Je termine ce soir ma résidence d’écriture dans un cadre champêtre et d’une rare tranquillité avec la grande satisfaction d’avoir réussi à terminer une première mouture de mon prochain roman. Il reste bien sûr une somme considérable de travail à faire pour mener le projet à terme, probablement davantage que n’en a demandé le premier jet, mais c’est très stimulant.
Vous dire que j’étais dans ma bulle! Il y a quelques jours, Maurice, mon mari, me dit qu’il vient de terminer la lecture de mon dernier roman, Les Blessures du silence, et qu’il en a bien aimé la conclusion. Moi, je le regarde, l’air stupide. Je n’ai aucune idée de ce dont parle ce livre. Vous savez quand on veut ouvrir une page sur l’ordi et que la seule chose qui se passe, c’est la petite roulette qui tourne sur un écran blanc. Pareil pour moi. Naturellement, il n’a eu qu’à dire un mot pour que l’écran s’allume et que je me souvienne du roman dont je viens à peine de faire le lancement. J’étais soulagée… lui aussi sans doute ;-)

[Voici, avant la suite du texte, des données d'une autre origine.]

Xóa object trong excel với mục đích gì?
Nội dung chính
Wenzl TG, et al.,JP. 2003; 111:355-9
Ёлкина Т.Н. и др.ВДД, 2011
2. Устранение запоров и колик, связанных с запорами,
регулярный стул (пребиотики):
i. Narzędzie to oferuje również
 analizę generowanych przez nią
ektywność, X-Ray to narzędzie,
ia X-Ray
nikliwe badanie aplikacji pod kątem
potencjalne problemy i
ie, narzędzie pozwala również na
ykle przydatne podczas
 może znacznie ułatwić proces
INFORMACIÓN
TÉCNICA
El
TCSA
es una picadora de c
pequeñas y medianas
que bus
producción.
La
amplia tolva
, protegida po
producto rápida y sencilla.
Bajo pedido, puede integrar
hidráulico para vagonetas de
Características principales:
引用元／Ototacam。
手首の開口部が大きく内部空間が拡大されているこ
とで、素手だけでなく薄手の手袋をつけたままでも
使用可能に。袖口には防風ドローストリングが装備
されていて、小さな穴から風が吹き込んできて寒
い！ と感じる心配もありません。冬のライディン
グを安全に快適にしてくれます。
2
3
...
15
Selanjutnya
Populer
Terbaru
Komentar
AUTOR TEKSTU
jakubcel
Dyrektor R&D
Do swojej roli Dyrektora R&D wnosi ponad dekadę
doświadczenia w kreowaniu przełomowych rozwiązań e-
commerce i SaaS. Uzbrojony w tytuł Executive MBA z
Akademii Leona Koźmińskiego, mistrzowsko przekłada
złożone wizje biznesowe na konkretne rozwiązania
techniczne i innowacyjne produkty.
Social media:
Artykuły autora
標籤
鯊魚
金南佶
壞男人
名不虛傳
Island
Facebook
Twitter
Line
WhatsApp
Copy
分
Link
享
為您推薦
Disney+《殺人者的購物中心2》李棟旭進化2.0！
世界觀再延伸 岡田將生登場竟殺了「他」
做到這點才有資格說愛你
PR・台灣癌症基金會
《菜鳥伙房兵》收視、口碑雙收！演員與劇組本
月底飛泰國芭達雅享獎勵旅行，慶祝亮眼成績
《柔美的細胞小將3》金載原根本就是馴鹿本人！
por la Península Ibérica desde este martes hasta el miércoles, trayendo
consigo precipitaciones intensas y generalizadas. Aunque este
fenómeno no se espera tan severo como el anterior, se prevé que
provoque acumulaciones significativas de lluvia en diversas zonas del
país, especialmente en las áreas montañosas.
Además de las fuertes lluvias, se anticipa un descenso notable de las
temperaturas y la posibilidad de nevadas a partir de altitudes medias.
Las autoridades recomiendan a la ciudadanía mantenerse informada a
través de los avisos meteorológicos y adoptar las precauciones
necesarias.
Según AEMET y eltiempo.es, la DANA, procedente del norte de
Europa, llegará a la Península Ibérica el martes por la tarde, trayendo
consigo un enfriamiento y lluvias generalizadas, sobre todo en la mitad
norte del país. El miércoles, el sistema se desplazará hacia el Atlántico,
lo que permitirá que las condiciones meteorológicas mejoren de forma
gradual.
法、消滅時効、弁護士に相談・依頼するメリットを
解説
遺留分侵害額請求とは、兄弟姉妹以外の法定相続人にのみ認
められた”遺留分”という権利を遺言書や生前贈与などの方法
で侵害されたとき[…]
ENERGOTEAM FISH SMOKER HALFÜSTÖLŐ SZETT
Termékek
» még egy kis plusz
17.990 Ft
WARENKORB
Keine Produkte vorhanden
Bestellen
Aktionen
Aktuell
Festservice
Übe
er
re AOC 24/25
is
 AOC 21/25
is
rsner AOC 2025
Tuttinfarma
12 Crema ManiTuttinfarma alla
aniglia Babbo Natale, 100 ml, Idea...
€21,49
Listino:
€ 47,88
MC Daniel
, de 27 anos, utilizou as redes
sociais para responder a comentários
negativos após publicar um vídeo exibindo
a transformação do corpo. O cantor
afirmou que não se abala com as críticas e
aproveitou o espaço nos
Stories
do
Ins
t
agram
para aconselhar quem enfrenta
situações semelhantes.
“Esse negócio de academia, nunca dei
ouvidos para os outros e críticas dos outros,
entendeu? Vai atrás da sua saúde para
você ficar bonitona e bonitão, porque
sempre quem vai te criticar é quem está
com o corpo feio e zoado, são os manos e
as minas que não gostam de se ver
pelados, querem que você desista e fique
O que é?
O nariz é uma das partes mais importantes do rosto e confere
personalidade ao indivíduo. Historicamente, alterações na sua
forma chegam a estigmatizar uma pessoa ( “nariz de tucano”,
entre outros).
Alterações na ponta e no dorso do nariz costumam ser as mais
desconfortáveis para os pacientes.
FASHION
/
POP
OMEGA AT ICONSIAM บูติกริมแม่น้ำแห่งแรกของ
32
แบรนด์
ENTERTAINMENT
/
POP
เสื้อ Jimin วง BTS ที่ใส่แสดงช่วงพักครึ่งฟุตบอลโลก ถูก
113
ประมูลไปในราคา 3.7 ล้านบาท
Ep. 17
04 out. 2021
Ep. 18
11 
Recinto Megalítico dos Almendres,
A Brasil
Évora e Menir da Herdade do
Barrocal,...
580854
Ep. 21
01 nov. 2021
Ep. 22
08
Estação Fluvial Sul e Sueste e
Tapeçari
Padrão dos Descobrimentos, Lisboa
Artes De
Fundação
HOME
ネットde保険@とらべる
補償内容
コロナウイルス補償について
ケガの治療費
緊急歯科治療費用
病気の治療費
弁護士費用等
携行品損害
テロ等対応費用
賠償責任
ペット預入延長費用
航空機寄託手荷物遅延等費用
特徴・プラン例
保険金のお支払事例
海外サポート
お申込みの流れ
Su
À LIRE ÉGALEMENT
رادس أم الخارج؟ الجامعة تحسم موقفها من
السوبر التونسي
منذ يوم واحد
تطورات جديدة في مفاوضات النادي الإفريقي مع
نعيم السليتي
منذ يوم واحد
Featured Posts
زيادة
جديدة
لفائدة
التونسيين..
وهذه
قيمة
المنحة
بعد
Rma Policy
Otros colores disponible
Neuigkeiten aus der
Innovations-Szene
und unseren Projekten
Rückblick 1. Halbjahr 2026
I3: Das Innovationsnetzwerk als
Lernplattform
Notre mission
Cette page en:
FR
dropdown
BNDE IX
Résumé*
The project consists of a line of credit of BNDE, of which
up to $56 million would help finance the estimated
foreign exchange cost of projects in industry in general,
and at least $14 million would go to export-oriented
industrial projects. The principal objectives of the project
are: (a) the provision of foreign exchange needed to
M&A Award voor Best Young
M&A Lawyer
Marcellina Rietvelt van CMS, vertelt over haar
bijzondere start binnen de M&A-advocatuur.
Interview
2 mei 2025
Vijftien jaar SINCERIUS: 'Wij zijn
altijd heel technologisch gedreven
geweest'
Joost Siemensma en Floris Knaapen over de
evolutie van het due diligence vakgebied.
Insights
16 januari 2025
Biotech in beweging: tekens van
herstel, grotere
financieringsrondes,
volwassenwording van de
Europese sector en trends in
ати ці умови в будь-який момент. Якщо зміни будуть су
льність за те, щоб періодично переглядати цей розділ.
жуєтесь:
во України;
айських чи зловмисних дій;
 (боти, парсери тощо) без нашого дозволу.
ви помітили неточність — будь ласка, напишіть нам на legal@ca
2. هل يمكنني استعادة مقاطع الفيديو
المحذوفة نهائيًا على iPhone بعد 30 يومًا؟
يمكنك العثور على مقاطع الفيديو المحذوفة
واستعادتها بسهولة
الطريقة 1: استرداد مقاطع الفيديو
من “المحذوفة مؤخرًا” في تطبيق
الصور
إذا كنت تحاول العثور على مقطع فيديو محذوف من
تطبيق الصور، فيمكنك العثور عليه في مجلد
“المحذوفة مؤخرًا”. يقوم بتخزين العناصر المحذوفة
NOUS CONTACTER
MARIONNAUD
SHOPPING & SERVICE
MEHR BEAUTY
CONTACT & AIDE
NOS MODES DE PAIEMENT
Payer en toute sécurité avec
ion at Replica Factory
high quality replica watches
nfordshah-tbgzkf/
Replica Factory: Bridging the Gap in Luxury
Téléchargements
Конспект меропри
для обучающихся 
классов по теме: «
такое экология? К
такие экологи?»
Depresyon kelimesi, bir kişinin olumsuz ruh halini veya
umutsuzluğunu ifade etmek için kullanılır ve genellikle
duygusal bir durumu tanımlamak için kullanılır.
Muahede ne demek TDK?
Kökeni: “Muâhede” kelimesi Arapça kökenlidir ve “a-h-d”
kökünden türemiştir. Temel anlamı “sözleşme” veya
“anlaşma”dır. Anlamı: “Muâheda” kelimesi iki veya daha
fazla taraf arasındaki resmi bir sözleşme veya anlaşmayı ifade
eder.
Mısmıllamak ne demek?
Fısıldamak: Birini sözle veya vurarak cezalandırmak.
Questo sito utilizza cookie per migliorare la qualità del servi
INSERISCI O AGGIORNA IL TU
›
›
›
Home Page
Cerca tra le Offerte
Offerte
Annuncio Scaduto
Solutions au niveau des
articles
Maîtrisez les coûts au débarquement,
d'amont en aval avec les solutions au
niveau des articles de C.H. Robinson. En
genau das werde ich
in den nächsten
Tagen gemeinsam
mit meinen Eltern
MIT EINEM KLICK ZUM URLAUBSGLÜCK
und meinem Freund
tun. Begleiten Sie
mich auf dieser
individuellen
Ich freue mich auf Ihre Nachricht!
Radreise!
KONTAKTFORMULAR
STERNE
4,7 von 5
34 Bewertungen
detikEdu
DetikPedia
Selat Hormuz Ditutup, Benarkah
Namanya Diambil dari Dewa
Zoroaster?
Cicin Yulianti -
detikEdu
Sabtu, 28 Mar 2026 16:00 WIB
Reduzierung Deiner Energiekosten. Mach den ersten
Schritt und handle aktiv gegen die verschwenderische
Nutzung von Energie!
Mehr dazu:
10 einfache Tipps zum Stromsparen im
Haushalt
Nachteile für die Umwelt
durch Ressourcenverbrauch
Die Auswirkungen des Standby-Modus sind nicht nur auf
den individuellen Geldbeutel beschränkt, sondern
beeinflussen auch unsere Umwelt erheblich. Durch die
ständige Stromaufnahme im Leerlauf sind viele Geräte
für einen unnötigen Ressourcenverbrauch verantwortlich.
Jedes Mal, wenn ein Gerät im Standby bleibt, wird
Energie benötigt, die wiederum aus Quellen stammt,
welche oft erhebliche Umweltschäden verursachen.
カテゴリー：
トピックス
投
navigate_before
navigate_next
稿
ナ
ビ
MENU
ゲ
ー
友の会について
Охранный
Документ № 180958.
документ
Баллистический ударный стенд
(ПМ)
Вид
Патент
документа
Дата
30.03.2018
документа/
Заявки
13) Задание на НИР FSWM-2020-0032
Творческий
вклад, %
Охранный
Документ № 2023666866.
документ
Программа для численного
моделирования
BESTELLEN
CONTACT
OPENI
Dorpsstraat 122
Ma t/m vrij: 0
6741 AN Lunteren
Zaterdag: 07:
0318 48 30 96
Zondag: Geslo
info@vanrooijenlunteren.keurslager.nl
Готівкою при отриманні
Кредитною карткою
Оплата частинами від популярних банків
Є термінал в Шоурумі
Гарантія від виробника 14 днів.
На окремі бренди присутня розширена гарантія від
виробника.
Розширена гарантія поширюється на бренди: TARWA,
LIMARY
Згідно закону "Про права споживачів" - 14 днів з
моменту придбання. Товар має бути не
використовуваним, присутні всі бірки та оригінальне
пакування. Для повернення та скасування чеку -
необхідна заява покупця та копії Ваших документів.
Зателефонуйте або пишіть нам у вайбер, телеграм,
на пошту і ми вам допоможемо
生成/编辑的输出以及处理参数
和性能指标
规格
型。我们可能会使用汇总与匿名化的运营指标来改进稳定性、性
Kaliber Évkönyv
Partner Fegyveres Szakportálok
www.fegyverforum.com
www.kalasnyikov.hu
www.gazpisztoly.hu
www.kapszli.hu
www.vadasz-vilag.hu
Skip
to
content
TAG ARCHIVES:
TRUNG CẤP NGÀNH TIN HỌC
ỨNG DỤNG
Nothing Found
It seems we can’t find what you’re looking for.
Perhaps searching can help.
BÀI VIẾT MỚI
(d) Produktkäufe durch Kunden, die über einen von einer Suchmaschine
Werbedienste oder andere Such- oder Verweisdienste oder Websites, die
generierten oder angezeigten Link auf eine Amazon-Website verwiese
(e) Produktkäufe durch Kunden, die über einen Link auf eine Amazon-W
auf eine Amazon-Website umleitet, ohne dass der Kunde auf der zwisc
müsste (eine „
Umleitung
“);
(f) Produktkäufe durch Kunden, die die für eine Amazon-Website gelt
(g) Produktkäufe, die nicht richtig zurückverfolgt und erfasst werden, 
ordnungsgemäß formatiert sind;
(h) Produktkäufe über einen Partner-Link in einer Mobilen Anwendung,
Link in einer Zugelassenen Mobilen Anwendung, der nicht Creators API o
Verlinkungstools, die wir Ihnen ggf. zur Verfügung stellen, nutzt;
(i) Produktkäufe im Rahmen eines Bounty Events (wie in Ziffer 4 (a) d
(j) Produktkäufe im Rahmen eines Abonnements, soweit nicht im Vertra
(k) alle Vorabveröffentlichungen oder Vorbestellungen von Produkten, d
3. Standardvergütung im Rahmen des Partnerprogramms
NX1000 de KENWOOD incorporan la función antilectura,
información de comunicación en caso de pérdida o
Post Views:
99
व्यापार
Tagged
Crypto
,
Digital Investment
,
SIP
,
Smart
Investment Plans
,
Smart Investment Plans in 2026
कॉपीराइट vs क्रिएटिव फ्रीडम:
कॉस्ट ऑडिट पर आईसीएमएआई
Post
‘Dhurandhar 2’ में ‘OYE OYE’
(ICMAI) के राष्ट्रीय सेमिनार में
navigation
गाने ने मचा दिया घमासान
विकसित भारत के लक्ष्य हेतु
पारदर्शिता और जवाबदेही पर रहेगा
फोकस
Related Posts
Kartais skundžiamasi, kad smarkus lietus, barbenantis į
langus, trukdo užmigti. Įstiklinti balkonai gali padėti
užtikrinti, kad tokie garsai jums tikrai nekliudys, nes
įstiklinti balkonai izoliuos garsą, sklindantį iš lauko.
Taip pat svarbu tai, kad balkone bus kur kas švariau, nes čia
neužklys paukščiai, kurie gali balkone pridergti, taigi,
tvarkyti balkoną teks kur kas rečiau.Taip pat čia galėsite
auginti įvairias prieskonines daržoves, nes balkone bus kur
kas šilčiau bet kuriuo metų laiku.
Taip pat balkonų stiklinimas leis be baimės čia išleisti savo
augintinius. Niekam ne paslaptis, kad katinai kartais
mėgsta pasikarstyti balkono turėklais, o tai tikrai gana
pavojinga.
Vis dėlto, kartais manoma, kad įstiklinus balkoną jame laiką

Comme la passionnante lecture de Romans de Modiano s’est avérée nettement insuffisante pour mes trois semaines de retraite fermée, j’ai fouillé dans la bibliothèque de mes hôtes et j’ai lu, en rafale, quelques œuvres qui datent, mais n’ont pas perdu de leur intérêt.
Christian Bobin, La femme à venir, Galimard, Col. Folio, 1990, 139 pages
Du Bobin : Poésie, concision, courtes phrases, style haletant.
L’auteur nous raconte l’histoire d’Albe, du berceau jusqu’à la rencontre de l’amour, le vrai, celui qui fera d’elle une femme.
« Albe et Antonin. Gravité de cet amour. Légèreté de ce lien. La jeune femme aide l’enfant pour les leçons de chaque jour. L’enfant aide la jeune femme pour la douceur de vivre. »
« C’est facile de mener plusieurs vies. Il suffit de n’en avoir aucune à soi. »
Anne Hébert, Les enfants du sabbat, Éditions du Seuil, 1975, 187 pages.
Changement de registre. Un livre coup-de-poing dans la bêtise dont est fabriqué le carcan social et religieux qui étouffe la société de l’époque, et les femmes en particulier. Personnages métaphoriques et homériques, cour des miracles. L’auteur aborde des thèmes majeurs (la femme sorcière, l’homme diable, le sexe, le viol, l’inceste, mais aussi l’amour et la jouissance dans toute sa jubilation, l’effacement de soi par la foi, l’abus de pouvoir et le sadomasochisme, etc.) en donnant vie à des personnages plus grands que nature. Humour féroce et noir, poésie. Ça prendrait une thèse pour épuiser les sens qui émergent de ce grand cri de révolte.
Marie-Claire Blais, David Sterne, Stanké, col roman 10/10, 1981, 137 pages
Parue en 1967, cette courte œuvre de Marie-Claire Blais pourfend les mêmes oppresseurs que dénonce Anne Hébert dans l’œuvre citée ci-dessus, mais avec moins de truculence et davantage de noirceur. Aucun humour dans ce roman qui se conclue par la mort de trois jeunes hommes, seule issue face aux tares du monde, à l’hypocrisie de l’église, au totalitarisme de la justice, à la menace des armes. On reconnaît déjà le style de l’auteure qui en est presque venue à éliminer, dans ses œuvres récentes, les points et les chapitres, et à faire fi des genres, mariant allègrement prose et poésie.
Jacques Ferron, L’amélanchier, Typo, 1992, 207 pages
Conte échevelé, érudit, puisant à diverses sources, dont à celle d’Alice au pays des merveilles, L’amélanchier est l’histoire de Tinamer, petite fille délurée, fille d’un original de père qui lui fait découvrir mille merveilles dans le petit bois qui jouxte la maison, lequel constitue le bon côté des choses alors que la rue, le monde ordinaire figure le mauvais côté des choses. Un jour Tinamer ira à l’école, grandira et oubliera son petit bois enchanté. Jusqu’à ce que, dans la vingtaine, elle en redécouvre la magie. Merveilleuse histoire sur l’enfance et sur la nostalgie incurable que provoque sa perte.
Louis Fréchette, La maison hantée et autres contes fantastiques,Le Éditions CEC, 1996, 200 pages
On fait un formidable bond en arrière, presque un siècle, avec cette œuvre du 19e siècle. Amusant recueil de contes mettant en scène des forces occultes, spectres, fantômes ou Belzébuth lui-même, dont les méfaits nous sont parfois donnés pour vrai ou ridiculisés par le conteur. Les contes de Jos Violon se distinguent des autres par le langage pittoresque des chantiers et l’humour qu’ils distillent.